«Porco Rosso»

Venía de un cómic ligero publicado por Hayao Miyazaki en una revista sobre modelismo y su adaptación fue financiada originalmente por Japan Airlines como cortometraje publicitario. Pero “Porco Rosso” acabó empapándose de la lentitud perezosa de las tardes de verano, o quizás de la gravedad del contexto en que se desarrolla su historia, una oscuridad perfectamente escondida por la luz del Adriático. Porque los años de la Gran Guerra son también recordados como la Belle Époque. La cuestión es que en 1992, cuando los Balcanes ardían, Miyazaki estrenó un clásico político, solemne y malhablado. Una película que también fue la más taquillera del año en Japón, pero que ha pervivido como meditación honda alrededor del peso ambivalente de la vocación y el recuerdo.
Algo sucedió para que Marco Pagot despertara un día convertido en cerdo.
Años atrás, Marco, entonces piloto de la Marina italiana, sobrevivió a todos sus compañeros de pelotón; vivió casi sin pensarlo, igual que volaba. Hoy, habiéndose despojado de cualquier proyecto político o personal más allá de la punta de sus alerones, se entrega al vuelo porque «un cerdo que no vuela es solo un cerdo». Volar, en cualquier caso, es lo único que es propio de Marco, abandonado al disfraz fácil de Porco Rosso. Bajo ese seudónimo se le conoce entre las islas italianas de entreguerras, cuando solo las pesquisas de carnavalescos grupos de piratas aéreos (la banda de los Mamma Aiuto) traen de cabeza a la población local. Como si se mofaran de sí mismos, esta tropa ha contratado a un Errol Flynn bastante desmejorado por los años, el único hombre que se dice capaz de derrotar al aviador porcino. Y así les encontraremos, persiguiéndose bravucones, medio en broma, por playas tranquilas y aguas cristalinas.

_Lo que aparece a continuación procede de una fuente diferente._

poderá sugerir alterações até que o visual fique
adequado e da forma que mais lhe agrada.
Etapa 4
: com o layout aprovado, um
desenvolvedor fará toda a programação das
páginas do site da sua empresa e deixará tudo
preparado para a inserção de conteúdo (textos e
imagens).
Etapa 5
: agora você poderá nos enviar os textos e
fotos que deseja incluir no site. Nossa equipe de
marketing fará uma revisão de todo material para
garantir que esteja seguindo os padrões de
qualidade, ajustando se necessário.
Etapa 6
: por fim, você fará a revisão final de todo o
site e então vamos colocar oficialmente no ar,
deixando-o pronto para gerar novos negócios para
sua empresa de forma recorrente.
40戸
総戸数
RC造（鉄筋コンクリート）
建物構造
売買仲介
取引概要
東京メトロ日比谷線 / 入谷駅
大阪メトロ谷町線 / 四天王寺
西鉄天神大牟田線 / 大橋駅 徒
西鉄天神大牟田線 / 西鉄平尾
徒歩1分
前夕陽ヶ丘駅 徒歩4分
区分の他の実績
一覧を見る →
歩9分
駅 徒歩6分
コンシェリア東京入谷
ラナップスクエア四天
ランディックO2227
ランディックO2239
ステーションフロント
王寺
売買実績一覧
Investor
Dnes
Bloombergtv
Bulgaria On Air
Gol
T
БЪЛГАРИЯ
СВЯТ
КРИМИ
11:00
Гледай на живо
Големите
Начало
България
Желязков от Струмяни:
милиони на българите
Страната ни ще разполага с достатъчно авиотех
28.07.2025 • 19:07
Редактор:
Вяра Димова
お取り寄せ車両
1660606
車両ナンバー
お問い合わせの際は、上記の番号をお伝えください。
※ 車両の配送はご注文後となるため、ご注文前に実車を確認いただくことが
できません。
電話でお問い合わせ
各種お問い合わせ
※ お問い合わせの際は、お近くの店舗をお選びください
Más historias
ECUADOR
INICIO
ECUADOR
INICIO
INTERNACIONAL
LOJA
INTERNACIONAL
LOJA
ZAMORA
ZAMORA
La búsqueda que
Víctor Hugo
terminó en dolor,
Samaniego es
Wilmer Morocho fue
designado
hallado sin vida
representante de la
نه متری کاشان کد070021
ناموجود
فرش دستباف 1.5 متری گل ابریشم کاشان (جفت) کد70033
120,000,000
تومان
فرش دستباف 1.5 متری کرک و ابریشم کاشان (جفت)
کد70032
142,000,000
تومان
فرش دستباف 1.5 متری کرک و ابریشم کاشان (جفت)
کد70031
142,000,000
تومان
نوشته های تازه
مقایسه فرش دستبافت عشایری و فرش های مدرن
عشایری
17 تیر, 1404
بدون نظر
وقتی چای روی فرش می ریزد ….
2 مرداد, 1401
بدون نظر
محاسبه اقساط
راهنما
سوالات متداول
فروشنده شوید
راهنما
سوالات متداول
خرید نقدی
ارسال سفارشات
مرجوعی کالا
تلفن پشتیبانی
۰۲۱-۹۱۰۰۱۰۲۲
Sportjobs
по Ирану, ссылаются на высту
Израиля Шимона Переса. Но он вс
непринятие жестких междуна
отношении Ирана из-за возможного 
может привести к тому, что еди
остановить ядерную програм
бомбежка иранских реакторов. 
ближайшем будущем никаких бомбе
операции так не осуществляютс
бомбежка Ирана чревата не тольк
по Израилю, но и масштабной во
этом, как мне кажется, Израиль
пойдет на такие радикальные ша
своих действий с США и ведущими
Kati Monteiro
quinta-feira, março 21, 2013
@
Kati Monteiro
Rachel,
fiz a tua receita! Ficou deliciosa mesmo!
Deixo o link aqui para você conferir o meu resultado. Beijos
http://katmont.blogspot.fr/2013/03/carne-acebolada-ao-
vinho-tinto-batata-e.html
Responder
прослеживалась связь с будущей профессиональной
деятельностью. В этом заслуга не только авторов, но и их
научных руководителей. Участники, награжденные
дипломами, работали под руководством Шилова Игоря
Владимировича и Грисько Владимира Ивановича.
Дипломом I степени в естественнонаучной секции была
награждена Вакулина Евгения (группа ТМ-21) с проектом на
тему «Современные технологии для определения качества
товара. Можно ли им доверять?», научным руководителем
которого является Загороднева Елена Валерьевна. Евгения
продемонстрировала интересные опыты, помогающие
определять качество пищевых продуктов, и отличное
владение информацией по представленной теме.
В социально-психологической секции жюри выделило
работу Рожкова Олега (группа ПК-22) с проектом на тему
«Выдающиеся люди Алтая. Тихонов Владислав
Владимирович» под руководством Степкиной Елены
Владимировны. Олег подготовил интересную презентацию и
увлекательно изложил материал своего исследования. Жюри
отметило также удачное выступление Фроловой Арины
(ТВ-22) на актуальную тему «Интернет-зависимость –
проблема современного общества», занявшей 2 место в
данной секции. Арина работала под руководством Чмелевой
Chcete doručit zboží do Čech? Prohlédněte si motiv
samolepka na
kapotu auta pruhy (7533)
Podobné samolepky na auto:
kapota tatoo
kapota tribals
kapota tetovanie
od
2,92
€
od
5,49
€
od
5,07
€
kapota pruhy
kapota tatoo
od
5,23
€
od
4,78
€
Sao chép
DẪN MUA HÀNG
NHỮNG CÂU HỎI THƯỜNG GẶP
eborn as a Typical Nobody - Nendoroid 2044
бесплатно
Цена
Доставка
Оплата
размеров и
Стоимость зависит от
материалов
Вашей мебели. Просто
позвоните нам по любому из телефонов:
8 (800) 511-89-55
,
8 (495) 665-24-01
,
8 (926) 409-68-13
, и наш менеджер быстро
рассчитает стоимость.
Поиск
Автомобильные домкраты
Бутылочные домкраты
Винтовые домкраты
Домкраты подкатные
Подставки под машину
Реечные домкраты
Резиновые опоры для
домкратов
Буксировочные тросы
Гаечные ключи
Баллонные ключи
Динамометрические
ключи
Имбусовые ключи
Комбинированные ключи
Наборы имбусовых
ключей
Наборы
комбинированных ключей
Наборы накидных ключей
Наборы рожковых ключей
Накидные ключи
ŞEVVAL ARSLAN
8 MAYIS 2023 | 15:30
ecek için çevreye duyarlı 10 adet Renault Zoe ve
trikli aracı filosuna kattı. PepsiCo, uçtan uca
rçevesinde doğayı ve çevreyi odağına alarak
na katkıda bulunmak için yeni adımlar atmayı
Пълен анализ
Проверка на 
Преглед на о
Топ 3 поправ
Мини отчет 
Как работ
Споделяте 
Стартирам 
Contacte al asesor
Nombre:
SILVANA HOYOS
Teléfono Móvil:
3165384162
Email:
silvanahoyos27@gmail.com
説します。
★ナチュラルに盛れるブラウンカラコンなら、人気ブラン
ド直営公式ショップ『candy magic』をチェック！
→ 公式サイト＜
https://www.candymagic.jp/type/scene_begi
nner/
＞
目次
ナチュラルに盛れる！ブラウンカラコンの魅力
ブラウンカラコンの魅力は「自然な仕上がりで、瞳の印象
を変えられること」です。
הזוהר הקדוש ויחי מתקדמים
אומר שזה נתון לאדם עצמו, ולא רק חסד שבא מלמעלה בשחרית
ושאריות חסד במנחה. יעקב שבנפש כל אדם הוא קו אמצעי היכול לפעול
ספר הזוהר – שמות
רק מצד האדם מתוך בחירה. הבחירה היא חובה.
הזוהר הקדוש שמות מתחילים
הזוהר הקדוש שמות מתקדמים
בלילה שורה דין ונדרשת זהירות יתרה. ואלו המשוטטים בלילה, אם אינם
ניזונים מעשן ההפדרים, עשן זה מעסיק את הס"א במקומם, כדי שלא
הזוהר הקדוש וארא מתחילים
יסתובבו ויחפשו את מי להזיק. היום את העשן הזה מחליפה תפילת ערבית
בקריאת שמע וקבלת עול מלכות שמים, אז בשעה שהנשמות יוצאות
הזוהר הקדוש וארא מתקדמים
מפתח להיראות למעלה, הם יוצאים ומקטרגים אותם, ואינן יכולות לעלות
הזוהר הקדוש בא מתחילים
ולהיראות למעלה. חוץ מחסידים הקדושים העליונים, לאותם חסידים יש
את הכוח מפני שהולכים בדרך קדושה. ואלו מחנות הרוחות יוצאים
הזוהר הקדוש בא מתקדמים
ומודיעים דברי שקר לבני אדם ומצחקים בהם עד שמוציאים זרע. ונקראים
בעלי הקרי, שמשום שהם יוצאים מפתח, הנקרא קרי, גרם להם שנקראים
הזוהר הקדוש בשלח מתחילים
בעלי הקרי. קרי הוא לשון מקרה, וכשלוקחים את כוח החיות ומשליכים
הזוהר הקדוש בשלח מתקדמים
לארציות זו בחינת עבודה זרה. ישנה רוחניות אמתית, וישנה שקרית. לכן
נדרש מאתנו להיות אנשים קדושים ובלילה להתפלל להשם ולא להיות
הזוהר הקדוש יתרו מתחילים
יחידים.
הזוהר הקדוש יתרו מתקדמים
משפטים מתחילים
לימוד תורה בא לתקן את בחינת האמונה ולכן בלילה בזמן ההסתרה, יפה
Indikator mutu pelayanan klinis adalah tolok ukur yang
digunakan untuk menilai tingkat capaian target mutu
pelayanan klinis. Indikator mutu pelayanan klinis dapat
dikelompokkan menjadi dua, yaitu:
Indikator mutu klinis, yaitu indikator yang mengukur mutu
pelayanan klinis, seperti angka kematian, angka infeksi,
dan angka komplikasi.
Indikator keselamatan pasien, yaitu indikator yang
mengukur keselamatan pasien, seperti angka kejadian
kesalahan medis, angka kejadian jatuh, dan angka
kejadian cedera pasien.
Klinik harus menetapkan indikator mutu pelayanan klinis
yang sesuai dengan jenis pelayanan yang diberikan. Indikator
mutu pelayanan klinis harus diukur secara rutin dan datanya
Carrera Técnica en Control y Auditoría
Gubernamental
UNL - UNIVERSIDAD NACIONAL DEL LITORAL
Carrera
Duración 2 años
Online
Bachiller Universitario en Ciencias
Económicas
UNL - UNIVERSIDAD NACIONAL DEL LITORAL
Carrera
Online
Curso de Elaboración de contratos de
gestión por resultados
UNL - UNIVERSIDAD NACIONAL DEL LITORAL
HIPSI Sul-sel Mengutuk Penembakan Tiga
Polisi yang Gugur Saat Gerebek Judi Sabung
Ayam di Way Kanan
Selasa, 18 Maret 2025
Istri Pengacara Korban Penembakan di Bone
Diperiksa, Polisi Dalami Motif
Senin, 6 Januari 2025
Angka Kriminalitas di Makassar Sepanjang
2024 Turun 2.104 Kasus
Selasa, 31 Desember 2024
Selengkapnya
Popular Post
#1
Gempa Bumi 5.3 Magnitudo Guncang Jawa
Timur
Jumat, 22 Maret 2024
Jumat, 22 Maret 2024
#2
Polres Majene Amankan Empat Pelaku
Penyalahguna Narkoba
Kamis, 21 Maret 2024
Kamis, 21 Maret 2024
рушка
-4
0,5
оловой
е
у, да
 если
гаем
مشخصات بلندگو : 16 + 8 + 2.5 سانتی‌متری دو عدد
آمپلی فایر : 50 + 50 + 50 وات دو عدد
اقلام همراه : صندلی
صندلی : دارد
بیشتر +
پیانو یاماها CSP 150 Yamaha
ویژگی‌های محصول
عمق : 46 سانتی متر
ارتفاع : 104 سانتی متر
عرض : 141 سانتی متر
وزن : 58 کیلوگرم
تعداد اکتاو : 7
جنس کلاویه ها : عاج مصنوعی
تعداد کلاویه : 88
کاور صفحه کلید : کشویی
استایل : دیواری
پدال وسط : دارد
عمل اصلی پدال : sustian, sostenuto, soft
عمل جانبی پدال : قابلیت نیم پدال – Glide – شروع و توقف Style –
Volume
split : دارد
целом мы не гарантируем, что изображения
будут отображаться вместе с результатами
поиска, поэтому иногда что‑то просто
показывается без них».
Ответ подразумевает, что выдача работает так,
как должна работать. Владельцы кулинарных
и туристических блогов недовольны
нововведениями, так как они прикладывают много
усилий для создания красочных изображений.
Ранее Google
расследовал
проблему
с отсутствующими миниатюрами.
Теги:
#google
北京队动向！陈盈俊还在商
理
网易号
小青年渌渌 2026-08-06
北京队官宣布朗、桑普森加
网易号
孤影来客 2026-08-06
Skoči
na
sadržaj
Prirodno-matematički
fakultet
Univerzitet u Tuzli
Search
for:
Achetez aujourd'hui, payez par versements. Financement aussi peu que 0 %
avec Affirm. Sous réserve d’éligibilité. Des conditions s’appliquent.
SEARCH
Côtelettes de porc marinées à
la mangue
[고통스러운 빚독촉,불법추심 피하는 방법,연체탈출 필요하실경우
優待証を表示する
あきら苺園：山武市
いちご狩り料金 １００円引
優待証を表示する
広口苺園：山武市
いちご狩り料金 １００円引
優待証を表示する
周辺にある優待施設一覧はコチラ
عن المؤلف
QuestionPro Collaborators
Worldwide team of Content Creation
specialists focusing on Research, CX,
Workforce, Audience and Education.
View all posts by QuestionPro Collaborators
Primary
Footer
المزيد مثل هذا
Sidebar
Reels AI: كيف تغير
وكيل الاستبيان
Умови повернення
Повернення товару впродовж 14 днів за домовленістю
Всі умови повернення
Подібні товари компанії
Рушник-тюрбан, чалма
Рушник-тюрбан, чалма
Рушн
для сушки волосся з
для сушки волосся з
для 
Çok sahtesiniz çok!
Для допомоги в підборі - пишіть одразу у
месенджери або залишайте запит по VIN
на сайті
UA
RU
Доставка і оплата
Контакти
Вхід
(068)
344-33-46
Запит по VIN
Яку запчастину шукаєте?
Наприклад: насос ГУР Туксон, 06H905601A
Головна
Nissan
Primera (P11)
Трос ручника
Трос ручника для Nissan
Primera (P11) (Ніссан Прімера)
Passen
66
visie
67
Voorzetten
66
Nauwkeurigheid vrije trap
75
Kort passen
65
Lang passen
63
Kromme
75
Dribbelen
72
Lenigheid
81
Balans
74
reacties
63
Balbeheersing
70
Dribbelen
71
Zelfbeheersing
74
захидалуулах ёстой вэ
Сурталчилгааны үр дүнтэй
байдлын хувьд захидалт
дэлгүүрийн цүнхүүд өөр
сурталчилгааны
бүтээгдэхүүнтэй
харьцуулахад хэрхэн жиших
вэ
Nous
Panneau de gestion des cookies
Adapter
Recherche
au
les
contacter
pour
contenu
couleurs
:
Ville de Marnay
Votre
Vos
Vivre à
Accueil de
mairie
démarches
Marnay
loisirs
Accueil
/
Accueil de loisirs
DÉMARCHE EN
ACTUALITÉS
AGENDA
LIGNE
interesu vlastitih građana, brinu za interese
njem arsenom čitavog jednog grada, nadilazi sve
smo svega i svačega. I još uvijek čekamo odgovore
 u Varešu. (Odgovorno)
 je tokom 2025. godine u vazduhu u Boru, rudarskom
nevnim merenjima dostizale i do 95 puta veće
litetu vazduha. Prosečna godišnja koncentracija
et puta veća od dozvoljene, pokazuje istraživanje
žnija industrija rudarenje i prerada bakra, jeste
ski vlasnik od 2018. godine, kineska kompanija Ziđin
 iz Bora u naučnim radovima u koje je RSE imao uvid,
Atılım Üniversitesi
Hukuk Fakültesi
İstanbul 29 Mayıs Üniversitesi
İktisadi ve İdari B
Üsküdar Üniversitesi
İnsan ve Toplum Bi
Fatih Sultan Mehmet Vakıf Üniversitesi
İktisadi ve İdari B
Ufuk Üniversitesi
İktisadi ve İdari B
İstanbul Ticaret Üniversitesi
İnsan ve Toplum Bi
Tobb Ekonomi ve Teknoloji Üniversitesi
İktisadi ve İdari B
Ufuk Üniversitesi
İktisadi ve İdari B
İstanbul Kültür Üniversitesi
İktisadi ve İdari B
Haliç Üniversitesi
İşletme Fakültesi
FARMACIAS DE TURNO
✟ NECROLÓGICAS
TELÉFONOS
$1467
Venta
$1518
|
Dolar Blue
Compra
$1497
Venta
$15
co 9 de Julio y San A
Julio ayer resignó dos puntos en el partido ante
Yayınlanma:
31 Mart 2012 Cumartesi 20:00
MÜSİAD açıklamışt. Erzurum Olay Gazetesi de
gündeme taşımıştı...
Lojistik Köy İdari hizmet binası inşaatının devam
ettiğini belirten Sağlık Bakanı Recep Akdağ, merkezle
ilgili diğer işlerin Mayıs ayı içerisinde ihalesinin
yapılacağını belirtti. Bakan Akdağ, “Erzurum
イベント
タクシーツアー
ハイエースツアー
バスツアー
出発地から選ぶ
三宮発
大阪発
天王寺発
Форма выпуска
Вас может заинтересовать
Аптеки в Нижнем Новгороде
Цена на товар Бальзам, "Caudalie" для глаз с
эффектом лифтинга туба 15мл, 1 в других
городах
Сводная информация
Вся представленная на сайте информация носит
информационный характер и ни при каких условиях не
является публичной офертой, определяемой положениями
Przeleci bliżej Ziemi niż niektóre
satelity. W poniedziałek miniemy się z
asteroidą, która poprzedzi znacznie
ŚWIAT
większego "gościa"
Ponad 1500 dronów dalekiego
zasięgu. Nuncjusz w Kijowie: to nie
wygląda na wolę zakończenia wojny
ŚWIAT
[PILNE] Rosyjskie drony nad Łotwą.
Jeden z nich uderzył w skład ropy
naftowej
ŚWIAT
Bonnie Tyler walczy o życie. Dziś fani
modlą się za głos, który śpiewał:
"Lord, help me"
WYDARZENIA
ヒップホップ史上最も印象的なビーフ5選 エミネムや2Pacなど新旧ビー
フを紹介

Porque hace calor, en el cine echan dibujos de Walt Disney y Windsor McCay, y todo el mundo parece andar disfrazado. El cerdo Porco ha lapidado la identidad real de Marco Pagot, por cierto, homenaje a los fratelli Pagot, pioneros de la animación italiana. Incluso Porco sobreactúa su rol de vigilante desencantado: fuma cigarrillos Gitanes y viste la gabardina de Humphrey Bogart en Casablanca (Michael Curtiz), otro cóctel de idealismo y desencanto a partes iguales. A Marco, solo lo ve Gina, la bellísima madame que regenta el Hotel Adriano y que despierta el recuerdo triste de Marilyn Monroe cantando en el “Río sin retorno” de Otto Preminger (1954). Aquí Gina entona “Les temps de cerises”, vieja canción de Jean-Baptiste Clément que servía de homenaje a todos los sueños enterrados bajo la Comuna de París. Los fantasmas no descansan en verano.
Pero “antes cerdo que fascista”, replica Porco, cuando un amigo le ruega entregarse antes de que la Policía lo incaute por traidor. La nostalgia y la pereza no son excusas para la inacción.